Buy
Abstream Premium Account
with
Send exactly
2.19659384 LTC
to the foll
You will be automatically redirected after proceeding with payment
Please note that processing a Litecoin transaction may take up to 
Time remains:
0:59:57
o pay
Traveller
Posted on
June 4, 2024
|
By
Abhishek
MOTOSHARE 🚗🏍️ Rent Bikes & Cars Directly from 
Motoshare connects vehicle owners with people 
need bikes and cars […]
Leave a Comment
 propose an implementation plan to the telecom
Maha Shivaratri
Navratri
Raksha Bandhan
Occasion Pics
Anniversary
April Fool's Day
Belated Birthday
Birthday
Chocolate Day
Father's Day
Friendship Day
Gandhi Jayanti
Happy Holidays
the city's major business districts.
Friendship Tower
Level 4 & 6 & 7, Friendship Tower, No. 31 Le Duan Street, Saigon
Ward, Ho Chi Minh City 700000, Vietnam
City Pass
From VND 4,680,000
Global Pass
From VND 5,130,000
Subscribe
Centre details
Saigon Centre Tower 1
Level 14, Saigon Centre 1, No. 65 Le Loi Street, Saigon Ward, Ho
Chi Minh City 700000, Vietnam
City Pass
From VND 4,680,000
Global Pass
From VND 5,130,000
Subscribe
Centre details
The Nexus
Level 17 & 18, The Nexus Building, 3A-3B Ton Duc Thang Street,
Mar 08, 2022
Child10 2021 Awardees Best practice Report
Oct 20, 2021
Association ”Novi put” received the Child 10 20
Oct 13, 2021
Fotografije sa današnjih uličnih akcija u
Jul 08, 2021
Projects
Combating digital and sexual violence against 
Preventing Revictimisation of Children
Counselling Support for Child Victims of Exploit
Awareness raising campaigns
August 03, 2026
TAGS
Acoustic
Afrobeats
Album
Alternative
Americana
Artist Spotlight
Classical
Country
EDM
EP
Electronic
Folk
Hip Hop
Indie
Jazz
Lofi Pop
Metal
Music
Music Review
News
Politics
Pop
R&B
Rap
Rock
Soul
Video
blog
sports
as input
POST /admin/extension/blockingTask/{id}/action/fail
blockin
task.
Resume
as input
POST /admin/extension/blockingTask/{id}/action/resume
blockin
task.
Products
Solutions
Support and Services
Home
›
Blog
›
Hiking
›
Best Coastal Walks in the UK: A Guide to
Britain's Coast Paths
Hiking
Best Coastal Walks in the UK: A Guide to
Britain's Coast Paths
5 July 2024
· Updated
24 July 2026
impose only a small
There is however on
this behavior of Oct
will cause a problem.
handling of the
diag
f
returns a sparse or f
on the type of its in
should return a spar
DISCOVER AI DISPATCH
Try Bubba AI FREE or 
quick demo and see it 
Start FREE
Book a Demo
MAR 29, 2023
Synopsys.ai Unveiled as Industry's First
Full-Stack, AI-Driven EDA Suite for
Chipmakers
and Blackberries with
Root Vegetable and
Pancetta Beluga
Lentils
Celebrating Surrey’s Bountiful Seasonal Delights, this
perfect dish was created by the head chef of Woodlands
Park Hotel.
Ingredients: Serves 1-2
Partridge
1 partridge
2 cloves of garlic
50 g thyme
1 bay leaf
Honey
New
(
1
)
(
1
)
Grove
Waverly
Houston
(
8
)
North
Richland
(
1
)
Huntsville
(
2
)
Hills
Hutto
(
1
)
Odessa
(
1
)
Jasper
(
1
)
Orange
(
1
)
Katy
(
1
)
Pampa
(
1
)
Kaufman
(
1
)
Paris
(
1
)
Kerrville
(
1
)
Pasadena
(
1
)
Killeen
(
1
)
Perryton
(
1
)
********************
### Problem to solve
Filter the records for the string "Level" and copy every line that holds it.

### Task solution
Level 4 & 6 & 7, Friendship Tower, No. 31 Le Duan Street, Saigon
Level 14, Saigon Centre 1, No. 65 Le Loi Street, Saigon Ward, Ho
Level 17 & 18, The Nexus Building, 3A-3B Ton Duc Thang Street,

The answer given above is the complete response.